Teenieserien gibt’s auf Netflix wie Sand am Meer – da kann man schnell mal den Überblick verlieren. Im Sammelsurium der austauschbaren High-School-Dramen schlummert aber ein Juwel aus Großbritannien, das die Konkurrenz ganz alt aussehen lässt. „Heartstopper“ nennt sich dieser ungeschliffene Seriendiamant, dessen Blick auf jugendliche Liebe so zärtlich, so einfühlsam, ja so modern wirkt, wie kaum etwas Vergleichbares im Streamingzeitalter.

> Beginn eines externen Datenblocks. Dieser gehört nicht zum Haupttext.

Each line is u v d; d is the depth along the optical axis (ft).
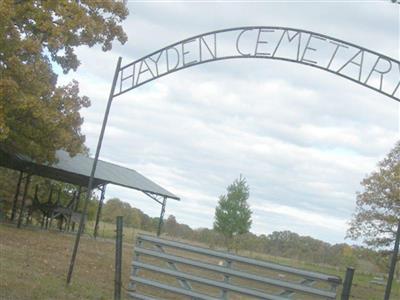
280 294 28.66
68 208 115.03
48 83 82.53
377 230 132.77
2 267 39.58
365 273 134.51
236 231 163.12
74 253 36.27
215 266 30.12
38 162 93.81
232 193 164.96
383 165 134.72
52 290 33.27
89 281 40.63
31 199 128.47
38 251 58.34
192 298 30.83
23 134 86.99
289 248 148.05
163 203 121.80
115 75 34.24
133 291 32.81
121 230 32.30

In Staffel 2 wird die Romanze zwischen Rugbyspieler Nick (Kit Connor) und Softie Charlie (Joe Locke) ähnlich unbekümmert und liebevoll weitergesponnen. Soll aber nicht heißen, dass alles so rosarot ist, wie es den Anschein macht. Diesmal lässt Schöpferin Alice Oseman, die auch die Comicvorlage zu verantworten hat, die pubertierenden Protagonisten den vollen Wahnsinn ihrer rebellierenden Hormone durchmachen. Nick hadert damit, sich seinen Sportkollegen gegenüber zu outen. Charlies bester Freund Tao (William Gao) und die transsexuelle Elle (Yasmin Finney) sind sich unschlüssig, ob ihre Liebe zueinander romantisch oder doch nur platonisch eine Zukunft hat. Turteltäubchen Tara (Corinna Brown) und Darcy (Kizzy Edgell) müssen lernen, sich unbequemen Konversationen zu stellen. Dabei hätte ein Schultrip nach Paris ja eigentlich eine Flucht vor Herausforderungen des Alltags werden sollen. Doch selbst in „la cité de l’amour“, der Stadt der Liebe, lässt es nicht ewig vor Problemen davonrennen.
Die Gefühle spielen demnach verrückt, es tun sich unerforschte Konflikte auf, aber den empathischen Draht zu ihren Figuren verliert Serienmacherin Oseman in keiner Minute. So selbstverständlich und ungezwungen die Serie progressive Denkanstöße in für alle Altersgruppen nachvollziehbare romantische Handlungsstränge verwebt, bleibt beeindruckend. Kein Hauch von Selbstgefälligkeit, keine Spur gekünstelt. Nicht zuletzt verdankt die Serie ihren aufrichtigen, emotionalen Sog einer voll engagierten Besetzung, die sich aus unverbrauchten, authentischen Gesichtern zusammensetzt. Die einzige Ausnahme im Cast der Newcomer: Oscar-Preisträgerin Olivia Colman, die in einzelnen Momenten als verständnisvolle Mutter der Hauptfigur aufblitzt. Die offenherzige Darstellung junger, queerer Romantik ist jedenfalls sogar im aufgeklärten 21. Jahrhundert einmalig. Da darf es zwischenzeitlich auch ein bisschen kitschig werden, in der Liebe ist nun mal alles erlaubt.
Bewertung: ★ ★ ★ ★ ☆ (4/5)
"Heartstopper" ist auf Netflix zu sehen.